The premise is simple: Kate's in wide-eyed 'little girl' mode - OK, more than she usually is - waiting excitedly for Father Chrissamuss to come down the chimberlee. Cue lots of 'find a space' Music and Movement shape-making and, strangely, some leg-stretching 'chairobics' of the type Sue Becker would urge OAPs to have a go at in mid-afternoon autumn years fitness programme Boomph with Becker. 'Have a rest if you like Mrs Murchison, it's not a race, you're doing absolutely fine!'


'No Warninks for you until you learn to sit on that chair properly, young lady! And Auntie Joan's seen your Tommy Cooper impression before!'


'You like the lining, don't you!'


The wide shot shows Kate's parents have made a decisive move with all their decorations away from the paper chain and spherical multicoloured tissue paper fold-out bells that always seem to be heavily torn even the first time you put them up, to the futuristic (and more hardwearing) all-tinfoil spiky stars and tinsel look, which is as it should be. Note also a washing line arrangement of Christmas cards top right, and lurking in the background, a forlorn-looking standard lamp. Also, it looks like someone ought to be attending to those vol-au-vents in the oven.


It may be a Christmas fantasy, but there's no denying the odd sign of the times - at the height of the drawn-out Blokes Up Stepladders with Buckets of Fake Polystyrene Snow Union strike, Kate has to use her own initiative. That year's Crackerjack Christmas Special was a sparse affair indeed.


'Now dear, Auntie Joan's a guest in this house and if she wants the King's Singers on that's what we're having on. You can watch Morecambe and Wise any time.'


A poignant moment - it's goodbye to the last Gooseberry Cream in the realm.
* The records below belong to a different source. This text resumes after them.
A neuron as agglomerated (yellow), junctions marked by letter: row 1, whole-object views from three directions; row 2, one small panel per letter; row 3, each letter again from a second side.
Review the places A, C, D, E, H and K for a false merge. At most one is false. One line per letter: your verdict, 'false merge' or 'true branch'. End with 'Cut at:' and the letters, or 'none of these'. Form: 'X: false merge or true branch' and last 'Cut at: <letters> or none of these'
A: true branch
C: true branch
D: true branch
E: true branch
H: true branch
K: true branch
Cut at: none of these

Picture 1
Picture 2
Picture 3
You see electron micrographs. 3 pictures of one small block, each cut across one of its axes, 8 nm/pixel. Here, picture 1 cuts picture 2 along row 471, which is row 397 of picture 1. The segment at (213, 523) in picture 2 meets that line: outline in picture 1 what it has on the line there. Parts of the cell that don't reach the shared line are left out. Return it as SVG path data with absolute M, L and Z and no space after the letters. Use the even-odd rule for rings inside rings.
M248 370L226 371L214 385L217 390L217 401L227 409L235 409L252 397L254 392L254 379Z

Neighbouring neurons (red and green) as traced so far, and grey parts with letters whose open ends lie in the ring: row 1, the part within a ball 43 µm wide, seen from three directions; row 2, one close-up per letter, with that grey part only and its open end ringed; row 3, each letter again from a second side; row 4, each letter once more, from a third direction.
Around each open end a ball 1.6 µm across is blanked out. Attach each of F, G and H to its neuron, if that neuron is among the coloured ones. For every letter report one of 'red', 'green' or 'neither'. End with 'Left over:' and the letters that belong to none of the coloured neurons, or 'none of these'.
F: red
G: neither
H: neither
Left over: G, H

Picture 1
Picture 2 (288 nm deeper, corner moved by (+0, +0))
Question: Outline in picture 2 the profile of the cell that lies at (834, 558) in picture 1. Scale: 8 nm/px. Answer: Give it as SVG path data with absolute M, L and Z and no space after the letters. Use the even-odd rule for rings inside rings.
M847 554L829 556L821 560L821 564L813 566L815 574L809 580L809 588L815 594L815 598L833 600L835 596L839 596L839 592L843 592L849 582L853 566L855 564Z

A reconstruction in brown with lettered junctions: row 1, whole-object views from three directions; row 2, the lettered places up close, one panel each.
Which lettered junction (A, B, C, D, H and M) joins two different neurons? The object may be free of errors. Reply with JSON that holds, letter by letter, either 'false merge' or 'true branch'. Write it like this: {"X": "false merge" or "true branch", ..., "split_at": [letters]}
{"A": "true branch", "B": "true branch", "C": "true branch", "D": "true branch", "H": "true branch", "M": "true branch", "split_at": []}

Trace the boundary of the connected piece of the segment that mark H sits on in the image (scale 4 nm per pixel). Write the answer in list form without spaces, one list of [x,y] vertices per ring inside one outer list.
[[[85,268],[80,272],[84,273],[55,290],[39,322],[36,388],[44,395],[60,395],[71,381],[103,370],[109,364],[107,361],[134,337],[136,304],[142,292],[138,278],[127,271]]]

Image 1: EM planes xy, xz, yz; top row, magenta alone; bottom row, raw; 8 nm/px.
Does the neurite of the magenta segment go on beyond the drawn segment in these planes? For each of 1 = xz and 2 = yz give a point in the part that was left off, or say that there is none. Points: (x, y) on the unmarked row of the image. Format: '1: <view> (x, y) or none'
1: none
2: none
All well and good, but it's hardly a proper production number of madness of the sort you'd expect. Another performance, on Kate's own Christmas Special the following year, was a bog-standard 'at the piano' affair. This, however, more than makes up for it, presumably composed in honour of that unvenerable institution, the Radio 1 DJs' Christmas Party.

2 comments:

A Kitten in a Brandy Glass said...

I believe the correct name for that piece of wicker furniture is a fan-back chair or a peacock chair. They'll always be Jackanory chairs to me, though. Perhaps they ought to put a wobbly second-hand one in the diary room on the next series of Big Brother, in a credit-crunchy make-do-and-mend Pennywise way.

Phil Norman said...

You're right, of course! A Google image search for 'peacock chair' proves they're still popular today - although they still all look like Kate O'Mara's just got up from them to promenade on the verandah.